- [Problem statement]:
Copy all the lines of the data that include the word "tipografia".

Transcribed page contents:
>>>>

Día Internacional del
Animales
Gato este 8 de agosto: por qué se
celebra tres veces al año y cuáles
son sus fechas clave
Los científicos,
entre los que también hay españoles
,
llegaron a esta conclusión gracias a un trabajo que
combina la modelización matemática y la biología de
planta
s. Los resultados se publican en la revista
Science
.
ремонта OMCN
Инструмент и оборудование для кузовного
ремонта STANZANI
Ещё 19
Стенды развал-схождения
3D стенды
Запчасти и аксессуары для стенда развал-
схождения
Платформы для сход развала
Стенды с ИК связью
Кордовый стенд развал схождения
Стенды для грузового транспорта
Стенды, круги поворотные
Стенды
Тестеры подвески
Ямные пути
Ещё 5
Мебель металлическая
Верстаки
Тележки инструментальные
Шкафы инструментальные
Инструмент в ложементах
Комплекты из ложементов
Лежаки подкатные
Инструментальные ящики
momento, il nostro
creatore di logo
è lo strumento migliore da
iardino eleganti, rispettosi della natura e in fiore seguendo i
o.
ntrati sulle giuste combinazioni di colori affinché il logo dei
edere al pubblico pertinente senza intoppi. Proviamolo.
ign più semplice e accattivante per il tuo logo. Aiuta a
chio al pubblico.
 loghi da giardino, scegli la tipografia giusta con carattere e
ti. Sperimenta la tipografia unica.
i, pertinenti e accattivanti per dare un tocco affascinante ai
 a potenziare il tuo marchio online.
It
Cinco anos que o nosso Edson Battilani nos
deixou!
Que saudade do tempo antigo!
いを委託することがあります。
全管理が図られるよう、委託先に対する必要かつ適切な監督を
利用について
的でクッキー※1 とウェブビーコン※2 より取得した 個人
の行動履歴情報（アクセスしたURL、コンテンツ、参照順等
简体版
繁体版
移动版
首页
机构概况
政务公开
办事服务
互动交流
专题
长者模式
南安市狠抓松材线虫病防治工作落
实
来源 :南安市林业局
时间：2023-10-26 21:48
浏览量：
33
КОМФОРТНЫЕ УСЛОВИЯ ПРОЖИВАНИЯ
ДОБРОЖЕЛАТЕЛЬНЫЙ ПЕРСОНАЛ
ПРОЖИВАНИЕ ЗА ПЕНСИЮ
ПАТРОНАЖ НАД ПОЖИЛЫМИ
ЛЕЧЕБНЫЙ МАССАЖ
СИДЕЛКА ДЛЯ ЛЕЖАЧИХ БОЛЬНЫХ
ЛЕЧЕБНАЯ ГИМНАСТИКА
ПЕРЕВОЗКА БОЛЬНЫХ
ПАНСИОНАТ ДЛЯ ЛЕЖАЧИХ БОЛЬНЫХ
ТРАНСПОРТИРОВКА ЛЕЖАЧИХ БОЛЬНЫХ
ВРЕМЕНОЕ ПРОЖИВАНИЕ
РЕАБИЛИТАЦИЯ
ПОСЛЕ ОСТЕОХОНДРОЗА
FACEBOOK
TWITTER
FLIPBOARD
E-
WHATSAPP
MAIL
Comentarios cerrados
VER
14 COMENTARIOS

<<<<

- [Finished task]:
 loghi da giardino, scegli la tipografia giusta con carattere e
ti. Sperimenta la tipografia unica.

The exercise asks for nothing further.